What you have to do:
Reproduce the part of the records that opens with the line containing "family: Tectariaceae" and closes with the line containing "name author: (F. Muell.) Pierre ex Dubard", replacing "scientific name" with "taxon name" and leaving everything else unchanged.

====

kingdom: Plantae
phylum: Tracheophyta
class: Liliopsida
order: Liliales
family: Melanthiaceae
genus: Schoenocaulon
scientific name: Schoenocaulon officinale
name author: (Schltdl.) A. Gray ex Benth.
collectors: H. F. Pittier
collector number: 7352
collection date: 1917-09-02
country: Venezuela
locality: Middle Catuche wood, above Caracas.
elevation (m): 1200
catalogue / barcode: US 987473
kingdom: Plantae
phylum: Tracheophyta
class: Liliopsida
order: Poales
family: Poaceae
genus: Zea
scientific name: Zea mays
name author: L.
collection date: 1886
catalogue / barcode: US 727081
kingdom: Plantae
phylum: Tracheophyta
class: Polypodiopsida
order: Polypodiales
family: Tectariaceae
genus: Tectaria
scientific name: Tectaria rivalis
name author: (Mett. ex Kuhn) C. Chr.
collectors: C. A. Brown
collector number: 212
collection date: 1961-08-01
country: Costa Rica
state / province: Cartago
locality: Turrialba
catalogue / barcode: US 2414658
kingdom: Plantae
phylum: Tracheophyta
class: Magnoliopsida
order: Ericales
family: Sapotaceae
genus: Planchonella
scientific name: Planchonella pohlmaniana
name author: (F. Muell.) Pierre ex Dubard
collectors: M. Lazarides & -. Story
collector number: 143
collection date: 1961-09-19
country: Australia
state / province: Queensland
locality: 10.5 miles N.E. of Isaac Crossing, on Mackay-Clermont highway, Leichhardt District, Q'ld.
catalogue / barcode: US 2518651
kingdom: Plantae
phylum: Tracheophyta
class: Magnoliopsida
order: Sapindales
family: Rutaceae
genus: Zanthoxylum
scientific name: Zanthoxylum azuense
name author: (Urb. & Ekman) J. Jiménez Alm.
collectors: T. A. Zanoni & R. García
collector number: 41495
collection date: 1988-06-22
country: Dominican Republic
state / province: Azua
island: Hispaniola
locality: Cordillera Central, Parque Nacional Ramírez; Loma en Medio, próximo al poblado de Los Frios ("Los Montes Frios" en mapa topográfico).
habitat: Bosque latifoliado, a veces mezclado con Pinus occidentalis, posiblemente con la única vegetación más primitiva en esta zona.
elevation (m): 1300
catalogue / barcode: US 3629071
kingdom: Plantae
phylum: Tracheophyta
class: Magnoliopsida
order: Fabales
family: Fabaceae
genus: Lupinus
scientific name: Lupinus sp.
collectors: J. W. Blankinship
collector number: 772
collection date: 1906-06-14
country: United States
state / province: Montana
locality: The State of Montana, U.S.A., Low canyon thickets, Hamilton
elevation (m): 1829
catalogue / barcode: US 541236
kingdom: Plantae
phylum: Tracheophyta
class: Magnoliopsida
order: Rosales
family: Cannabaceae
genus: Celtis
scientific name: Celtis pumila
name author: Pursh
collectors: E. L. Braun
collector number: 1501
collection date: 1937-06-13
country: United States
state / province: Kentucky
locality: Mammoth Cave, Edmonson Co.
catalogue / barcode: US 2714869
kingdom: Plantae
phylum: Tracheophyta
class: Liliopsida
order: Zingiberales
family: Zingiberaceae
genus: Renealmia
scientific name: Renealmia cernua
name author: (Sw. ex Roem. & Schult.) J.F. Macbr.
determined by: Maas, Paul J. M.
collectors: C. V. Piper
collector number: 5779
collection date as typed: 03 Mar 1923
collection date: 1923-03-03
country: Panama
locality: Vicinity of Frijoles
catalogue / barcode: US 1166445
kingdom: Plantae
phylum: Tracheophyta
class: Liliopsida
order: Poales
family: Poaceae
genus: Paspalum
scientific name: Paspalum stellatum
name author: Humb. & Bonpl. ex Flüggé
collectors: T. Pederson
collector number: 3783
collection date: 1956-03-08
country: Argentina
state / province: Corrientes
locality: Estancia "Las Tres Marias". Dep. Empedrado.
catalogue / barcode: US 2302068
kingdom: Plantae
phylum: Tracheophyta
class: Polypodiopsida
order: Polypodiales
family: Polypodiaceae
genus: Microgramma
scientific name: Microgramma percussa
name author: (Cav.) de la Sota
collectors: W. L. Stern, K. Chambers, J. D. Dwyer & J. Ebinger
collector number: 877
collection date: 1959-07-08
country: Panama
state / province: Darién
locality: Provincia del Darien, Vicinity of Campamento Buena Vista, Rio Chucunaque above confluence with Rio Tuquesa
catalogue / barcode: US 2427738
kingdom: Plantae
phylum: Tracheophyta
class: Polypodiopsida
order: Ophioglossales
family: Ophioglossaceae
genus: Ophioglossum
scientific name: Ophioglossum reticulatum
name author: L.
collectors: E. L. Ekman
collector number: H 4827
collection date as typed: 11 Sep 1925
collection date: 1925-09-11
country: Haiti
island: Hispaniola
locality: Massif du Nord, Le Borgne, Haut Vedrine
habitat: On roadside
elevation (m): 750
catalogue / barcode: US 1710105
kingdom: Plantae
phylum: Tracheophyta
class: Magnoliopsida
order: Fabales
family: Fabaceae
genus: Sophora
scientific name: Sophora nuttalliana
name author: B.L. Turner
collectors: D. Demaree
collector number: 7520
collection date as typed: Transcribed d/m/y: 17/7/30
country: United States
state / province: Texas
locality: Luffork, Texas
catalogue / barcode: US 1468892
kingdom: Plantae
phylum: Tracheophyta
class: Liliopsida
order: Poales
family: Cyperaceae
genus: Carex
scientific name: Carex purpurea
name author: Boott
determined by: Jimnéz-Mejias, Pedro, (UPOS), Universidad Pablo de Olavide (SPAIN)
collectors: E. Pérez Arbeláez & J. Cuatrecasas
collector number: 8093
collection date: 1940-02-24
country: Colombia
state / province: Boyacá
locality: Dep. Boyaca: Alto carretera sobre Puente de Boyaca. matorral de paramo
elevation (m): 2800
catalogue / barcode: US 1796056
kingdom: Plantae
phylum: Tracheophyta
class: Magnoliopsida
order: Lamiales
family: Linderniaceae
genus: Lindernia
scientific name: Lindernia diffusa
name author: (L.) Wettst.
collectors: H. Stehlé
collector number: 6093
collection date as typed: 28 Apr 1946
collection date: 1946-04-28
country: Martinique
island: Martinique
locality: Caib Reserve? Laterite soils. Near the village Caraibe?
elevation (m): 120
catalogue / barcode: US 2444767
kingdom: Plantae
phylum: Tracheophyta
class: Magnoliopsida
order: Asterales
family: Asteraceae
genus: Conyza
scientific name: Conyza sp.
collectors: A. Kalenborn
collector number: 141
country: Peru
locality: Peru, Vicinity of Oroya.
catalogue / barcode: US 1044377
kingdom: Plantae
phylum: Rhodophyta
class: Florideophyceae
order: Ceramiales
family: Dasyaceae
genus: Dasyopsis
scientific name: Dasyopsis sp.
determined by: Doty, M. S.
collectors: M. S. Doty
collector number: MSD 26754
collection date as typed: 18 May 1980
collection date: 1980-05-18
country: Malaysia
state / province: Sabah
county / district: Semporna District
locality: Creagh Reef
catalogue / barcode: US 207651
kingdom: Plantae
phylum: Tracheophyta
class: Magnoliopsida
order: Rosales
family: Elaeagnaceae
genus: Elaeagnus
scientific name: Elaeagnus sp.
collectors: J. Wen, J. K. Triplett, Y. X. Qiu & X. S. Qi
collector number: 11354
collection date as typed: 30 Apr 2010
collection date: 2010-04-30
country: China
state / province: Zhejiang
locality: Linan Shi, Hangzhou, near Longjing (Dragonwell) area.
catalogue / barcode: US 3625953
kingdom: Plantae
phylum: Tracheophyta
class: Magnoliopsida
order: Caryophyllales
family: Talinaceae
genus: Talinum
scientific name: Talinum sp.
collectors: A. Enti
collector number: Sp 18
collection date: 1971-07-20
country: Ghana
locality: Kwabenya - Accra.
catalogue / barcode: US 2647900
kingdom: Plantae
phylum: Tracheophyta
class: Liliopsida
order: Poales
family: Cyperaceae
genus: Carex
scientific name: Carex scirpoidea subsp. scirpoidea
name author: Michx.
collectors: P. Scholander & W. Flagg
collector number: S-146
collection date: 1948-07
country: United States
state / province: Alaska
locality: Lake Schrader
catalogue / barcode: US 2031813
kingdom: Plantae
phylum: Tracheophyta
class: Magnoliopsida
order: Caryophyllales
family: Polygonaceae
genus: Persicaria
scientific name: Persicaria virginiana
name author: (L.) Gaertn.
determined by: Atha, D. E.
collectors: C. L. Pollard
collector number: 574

====

The completed task:
family: Tectariaceae
genus: Tectaria
taxon name: Tectaria rivalis
name author: (Mett. ex Kuhn) C. Chr.
collectors: C. A. Brown
collector number: 212
collection date: 1961-08-01
country: Costa Rica
state / province: Cartago
locality: Turrialba
catalogue / barcode: US 2414658
kingdom: Plantae
phylum: Tracheophyta
class: Magnoliopsida
order: Ericales
family: Sapotaceae
genus: Planchonella
taxon name: Planchonella pohlmaniana
name author: (F. Muell.) Pierre ex Dubard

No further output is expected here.